Das verraten wir nicht. Aber zumindest Kouas Inszenierung geht gut. Schon die Musik von Lutz Spira ist klasse: Minutenlang gewittern Strobolight und Techno-Klänge, bevor es endlich losgeht: Die transition vom Leben in den Tod ist mit einigem Spektakel verbunden. Der Eintritt in die neue Welt vollzieht sich dagegen eher wie ein Termin beim Straßenverkehrsamt: Im Warteraum werden Nummern gezogen, und eine Frauenstimme antwortet aus dem Off geschäftsmäßig, aber präzise auf alle Fragen des neuen Kunden. Die Stimme wandert im Raum, kommt mal hierher, mal daher, aber offensichtlich sitzen die Bürokraten in dem anthrazitfarbenen Häuschen auf der Bühne, durch dessen Fenster die neuen Bewohner ihre Aufnahme in das Reich der Toten unterschriftlich bestätigen müssen.
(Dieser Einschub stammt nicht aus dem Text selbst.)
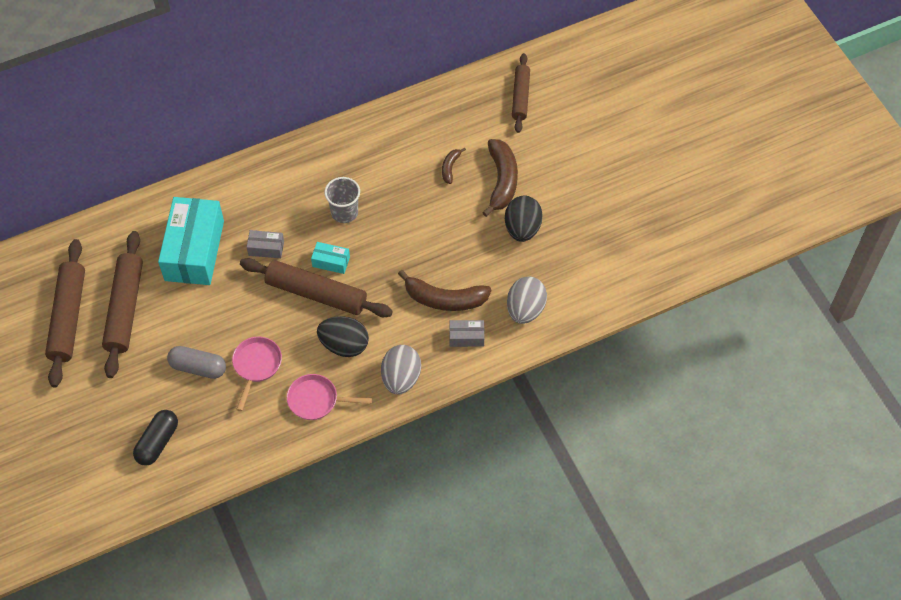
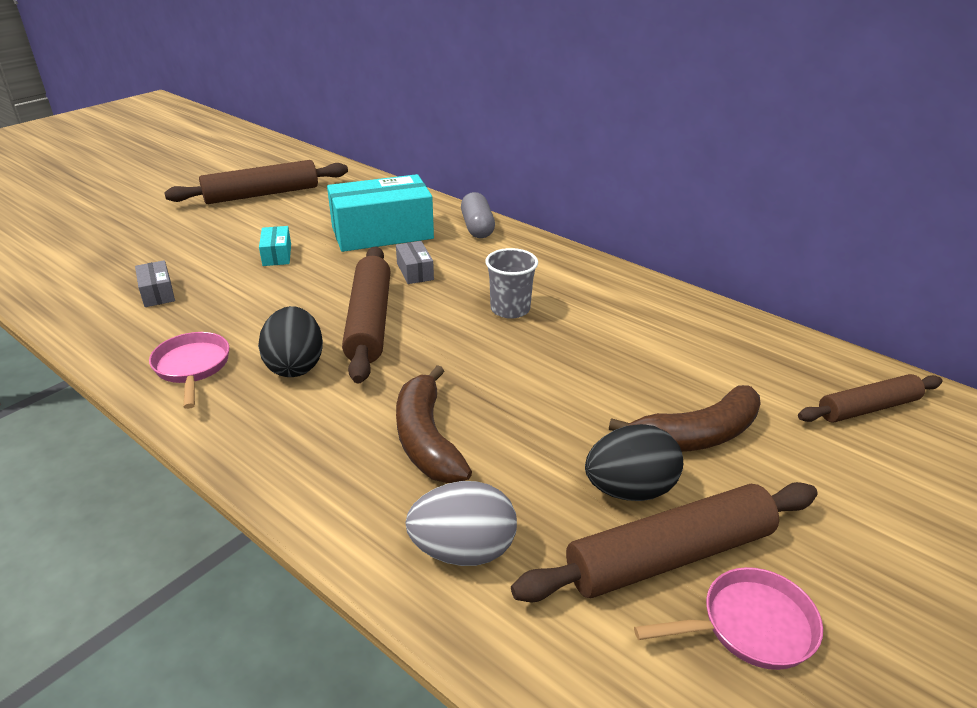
camera: 65 degrees right, 25 degrees down
(125, 309) = (285, 216): brown rolling pin -> brown rolling pin (669, 556)
(157, 442) = (107, 274): black capsule -> none
(198, 367) = (222, 272): grey capsule -> grey capsule (477, 227)
(256, 366) = (236, 308): pink pan -> pink pan (750, 626)
(331, 262) = (426, 319): turquoise box -> turquoise box (277, 255)
(401, 378) = (254, 436): grey egg -> none
(450, 167) = (665, 375): brown banana -> none
(466, 337) = (364, 488): grey box -> grey box (157, 293)

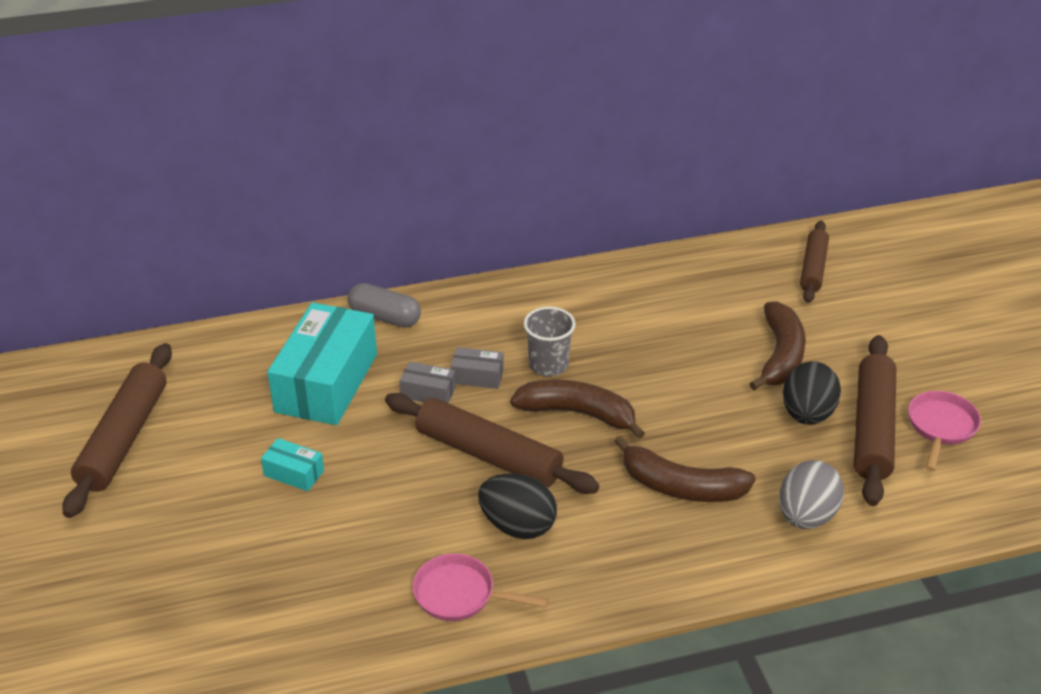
camera: 55 degrees left, 5 degrees up
(157, 293) = (287, 586): grey box -> grey box (477, 376)
(466, 345) = (578, 413): none -> brown banana

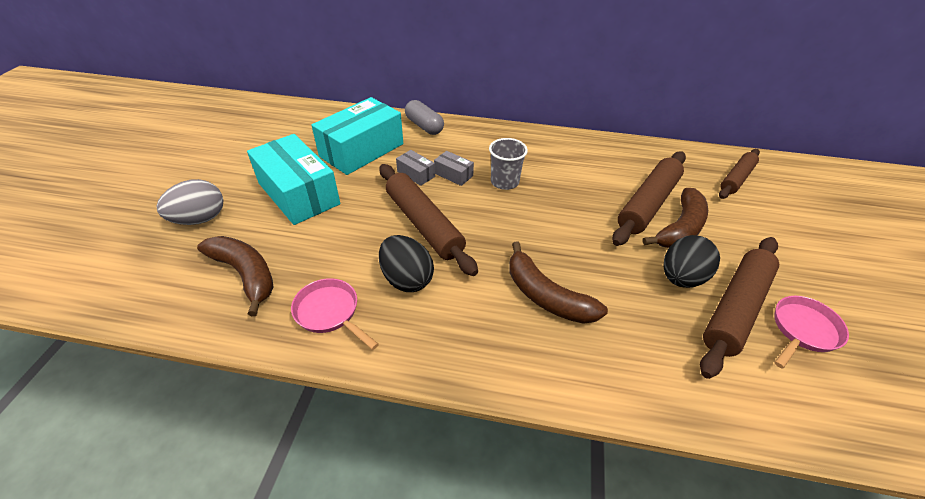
camera: 25 degrees right, 5 degrees up
(124, 438) = (230, 144): brown rolling pin -> brown rolling pin (648, 204)
(294, 473) = (299, 193): turquoise box -> turquoise box, size x2.29
(578, 413) = (503, 218): brown banana -> brown banana (245, 274)
(806, 516) = (639, 361): grey egg -> grey egg (200, 219)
Bei einem Existenzialisten wie Sartre landet man nicht bei Gott oder Teufel, aber treffend gestaltet scheint das Häuschen schon, sieht es doch aus wie ein etwas überdimensionierter Beichtstuhl. Die Frau vom Amt, die dem Beichtstuhl innewohnt, verfügt über Humor, Schlagfertigkeit oder beichtvätertypischen Zynismus und zitiert am laufenden Band passende Liedtexte und Sprichworte: Über sieben Brücken musst du gehen, durch den Monsun, und dann siehst du vielleicht Licht am Ende des Tunnels.
Eve und Pierre jedenfalls gehen den Weg zurück in die hoffentlich widerstandsfähige Liebe. Und wo verliebt man sich am besten? - Falsch. Raten Sie nochmal. Es ist die Kirmes. Raphael Westermeier macht einen phantastischen Ausrufer – wenn der Schausteller-König Oscar Bruch demnächst einen jungen Mann zum Mitreisen sucht, sollte er mal beim Schauspiel Dortmund nachfragen. - Sarah Yawa Quarshie sieht toll aus in ihrem rosafarbenen Seidenkleid. Sie könnte auch Scarlett O’Hara spielen, was ja schon mal ein Statement ist in diesen identitätspolitischen Zeiten, in denen man Margaret Mitchell Rassismus vorwirft. Mit Seufzern, Schmelz und Augenaufschlag parodiert sie wunderbar die Vorstellungen des Hollywood-Films von der romantischen Liebe. Ihre Eve ist eindeutig der Oberschicht zugehörig. Mit seiner Vokuhila-Frisur und dem etwas zu blauen Anzug entstammt Adi Hrustemovics Pierre dagegen eher dem Arbeiter-Milieu der 1970er Jahre. Wenn die zwei tanzen, geben sie ein schickes Instagram-Paar ab, das nicht ohne Chancen auf eine Influencer-Karriere wäre. Bloß: Für was influencen sie? Sie sollten für ihre große Liebe stehen – und haben doch noch die Ziele der Liga und die gefährdete Schwester im Kopf (voller Upperclass-Launen und Willkür: Antje Prust).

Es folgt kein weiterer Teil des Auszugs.